For Florida State to repeat their football National Championship, they would start and end their season in Arlington's AT&T Stadium, home of the Dallas Cowboys.

"Dallas to Dallas" is the Seminoles slogan for the 2014 football season. Heisman-winning QB Jameis Winston, who is currently playing baseball for the school, told the Associated Press the football team is already setting their sites on a title repeat in the first year of the College Football Playoff system.

Winston was in North Texas to accept the Davey O'Brien Award, an honor given to the top college QB. He had a chance to stop by AT&T Stadium, where his Seminoles open their regular season against Oklahoma State on Aug. 30.

In the new College Football Playoff system, a board of voters will select four teams to play for the National Championship. Two teams will play in Pasadena, Calif.'s Rose Bowl and the other two will play in New Orleans, La.'s Sugar Bowl. Both games will be held Jan. 1, 2015 and the Championship game will be held afterward in Arlington.
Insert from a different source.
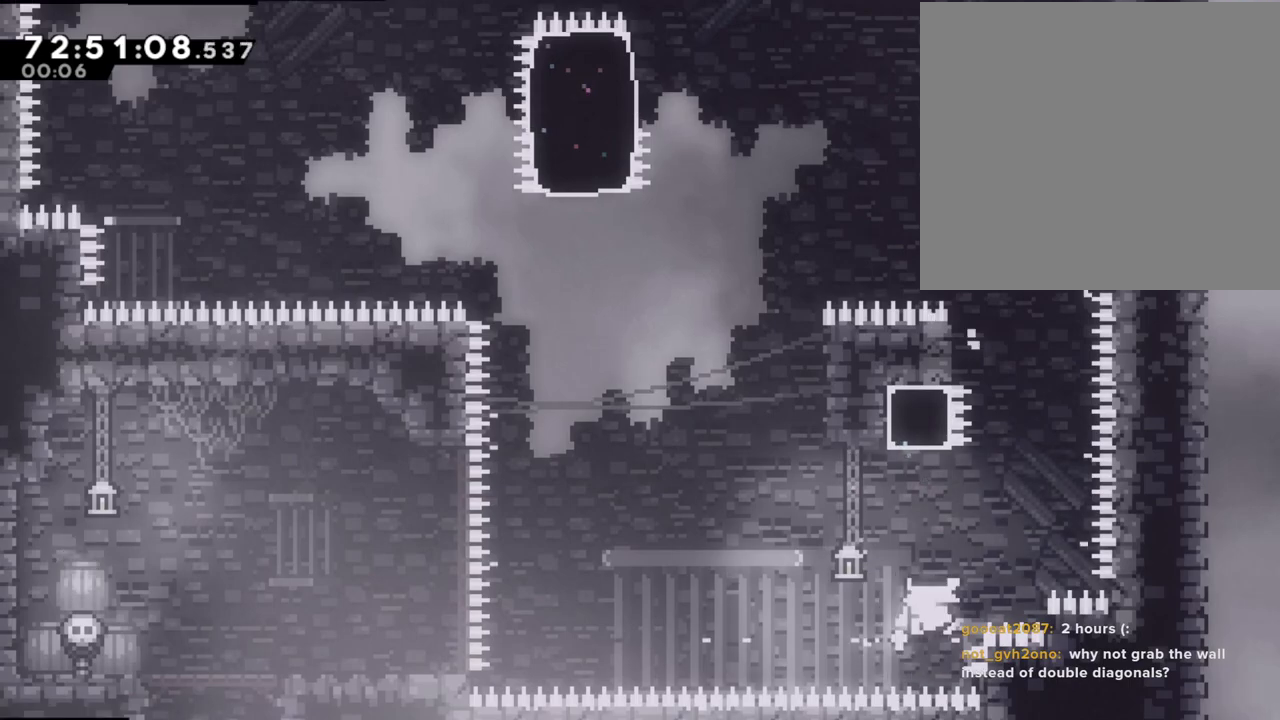
{"buttons": [], "left_stick": "center", "right_stick": "center", "events": []}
The new system also allows for cities to bid on hosting the title game, but cannot also host a semifinal game. Glendale, Ariz. won the bid for the 2016 game, to be held in the University of Phoenix Stadium, and Tampa won the 2017 bid for the Raymond James Stadium.

In the meantime, Winston has his sights set on winning a College World Series for the Seminoles baseball team. Florida State has been to 21 World Series tournaments, but have never taken home the title. In Friday's season opener, Winston retired all six batters he faced to record a save against Niagara.

"The fans that we have in baseball -- baseball being Florida State's sport per se -- to win a World Series, that would mean a lot," Winston told the AP.

He plans on playing both sports professionally, like Bo Jackson and Deion Sanders. But whether he is a pitcher or hitter in the bigs, he knows he wants to play quarterback in the NFL. In a situation where he pitched in the MLB and played QB in the NFL, Winston would give sports fans something they have likely never seen before.

"Obviously, it would be a tremendous honor to follow in the footsteps of the Bo Jacksons and the Deion Sanders to play both sports professionally," he said. "That's just something that I have to worry about when it comes."